Repressão à passetata em 1968: o pior estava por vir |
Virou lugar comum criticar a opção daqueles que pegaram em armas para lutar contra a ditadura. Com visão restrospectiva e experiência acumulada, é fácil deitar falação sobre as “ilusões armadas” e os equívocos trágicos da esquerda revolucionária. Mas é preciso ver as coisas em perspectiva histórica. Naqueles anos de chumbo, não estava claro, a não ser para o PCB, que a resistência armada levaria a esquerda ao desastre. Com o AI-5, as prisões e as torturas, a ditadura bloqueara qualquer alternativa de luta política legal. Também não se compreendia que o regime instaurado em 1964, repudiado nas ruas em 1968, lograra conquistar, a partir de 1970, a hegemonia sobre a “maioria silenciosa” do país, principalmente as classes médias, graças ao chamado “milagre brasileiro” – o crescimento econômico excludente. A sociedade estava anestesiada com o sonho de “Brasil grande” e a patriotada fascista do “ame-o ou deixe-o”. É certo que "a revolução faltou ao encontro”, para usar a expressão de Daniel Aarão Reis, mas isso só ficaria claro muito tempo depois. Não dá para analisar o passado exclusivamente sob a ótica do presente; não se faz a História pelo retrovisor.
O dia 17 de setembro marca os 40 anos do assassinato de Carlos Lamarca, ex-capitão do Exército que desertou para se tornar líder guerrilheiro. A simples menção de seu nome ainda desperta paixões inflamadas, principalmente nos quartéis, pelo fato de ele ter desertado e, durante o cerco à guerrilha do Vale do Ribeira, matado a coronhadas um tenente feito prisioneiro para evitar que ele denunciasse a posição dos guerrilheiros às tropas do Exército.
Oficial brilhante, Lamarca abandonou tudo – inclusive família, que despachou para Cuba – para aderir ao sonho de um punhado de jovens “enlouquecidos de esperança” de derrubar a ditadura e instaurar um regime socialista no país. O fato de os regimes que inspiravam os revolucionários serem ditaduras burocráticas degeneradas não invalida a generosidade e a coragem daqueles jovens que arriscaram suas vidas, muitos dos quais tombaram, para combater a opressão e a injustiça.
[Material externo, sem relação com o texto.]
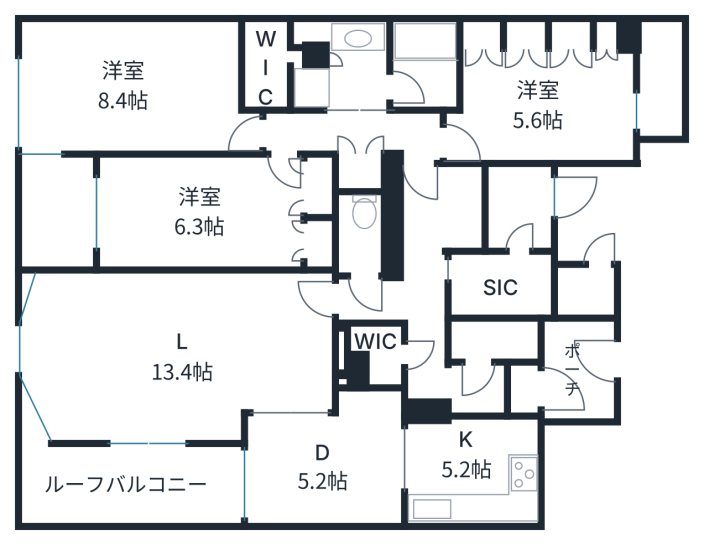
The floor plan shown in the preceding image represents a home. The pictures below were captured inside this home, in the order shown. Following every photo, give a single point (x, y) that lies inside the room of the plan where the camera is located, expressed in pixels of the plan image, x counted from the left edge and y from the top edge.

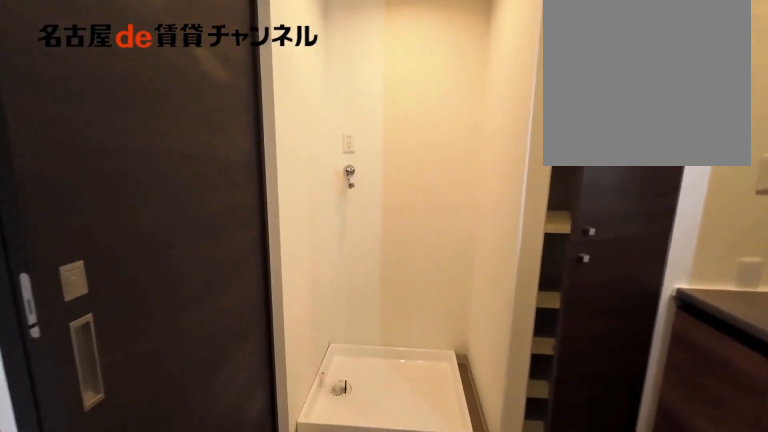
(347, 70)
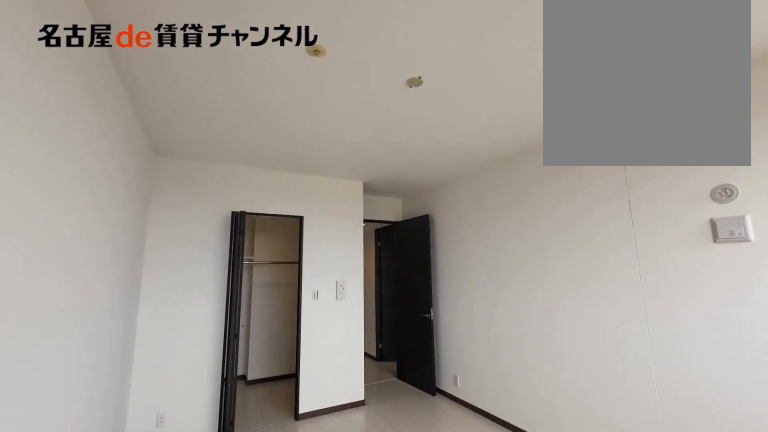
(137, 88)
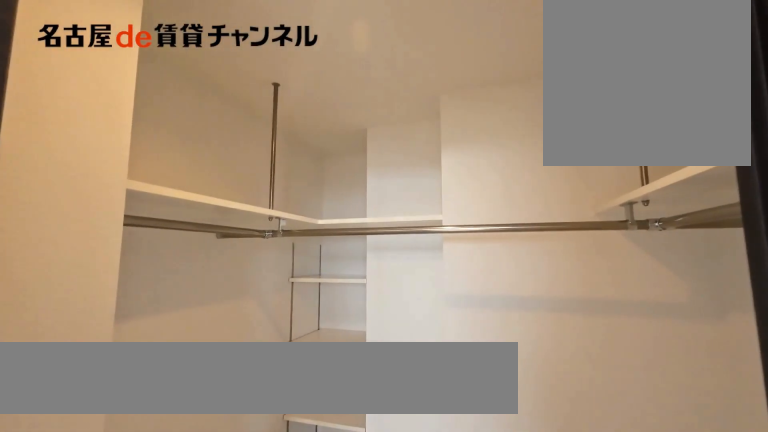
(275, 60)
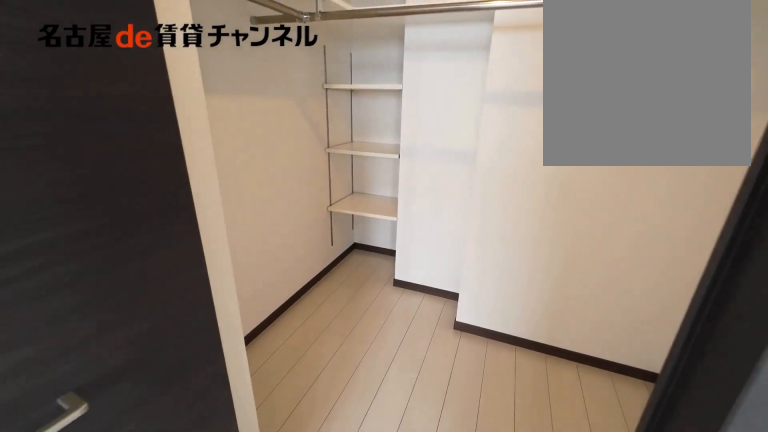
(275, 60)
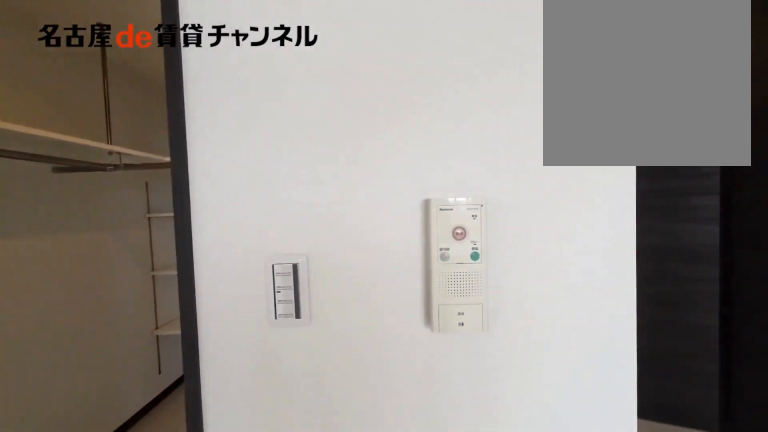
(137, 88)
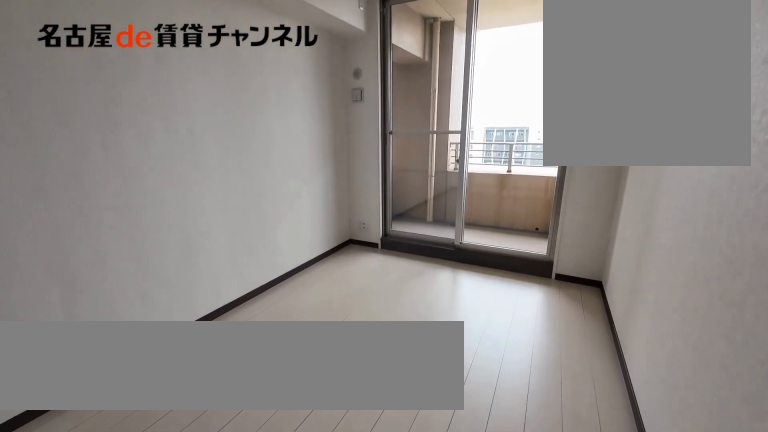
(214, 211)
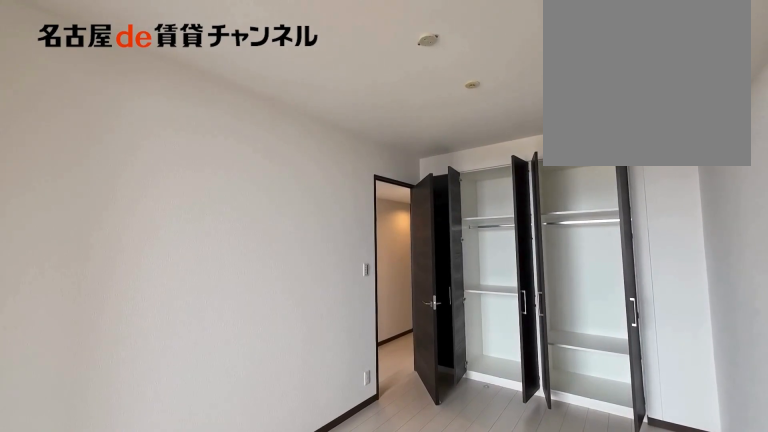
(214, 211)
Lamarca começou na VPR (Vanguarda Popular Revolucionária) e terminou no MR-8 (Movimento Revolucionário 8 de Outubro). Liderou ou planejou as ações mais ousadas da esquerda armada contra o regime, de assaltos a bancos ao roubo do cofre do ex-governador paulista Adhemar de Barros, ação espetacular que renderia à guerrilha US$ 2,5 milhões. Comandou o seqüestro do embaixador suíço, que livrou da tortura e da morte 70 prisioneiros políticos. O ex-capitão instalou um foco guerrilheiro no Vale do Ribeira, conseguindo escapar do formidável cerco militar montado pelo coronel Erasmo Dias – que nunca o perdoou por isso. Lamarca foi caçado implacavelmente pelas forças da repressão de todo o país, até ser emboscado e morto em 1971 no sertão da Bahia, numa ação comandada pelo então major Nilton Cerqueira.
O capitão Lamarca dá aulas de tiro a bancários |
Lamarca foi um herói trágico de seu tempo. Nas palavras de Emiliano José e Oldack de Miranda, autores de sua biografia, “não foi o ‘assassino frio e sanguinário’ mostrado na imprensa por pressão do Exército, muito menos um ‘messias sem deus’ ou joguete da esquerda armada. [...] O capitão Lamarca absorveu a tragédia de seu tempo e viveu o drama, todo, de um período em que a tortura e o assassinato político eram métodos considerados normais pelo Estado brasileiro. [...] Duro é sacar o lance do oficial do Exército brasileiro, carreira brilhante à frente, que, inconformado, rasga sua farda e aposta noutro futuro: sonha com a humanidade livre, mete o peito resoluto em busca da liberdade e leva às últimas conseqüências o que julgava acertado”.
Ele merece mais que respeito; merece estar no panteão dos herois da pátria. Porque herois verdadeiros não são estátuas equestres de bronze; são seres de carne e osso, com vícios e virtudes.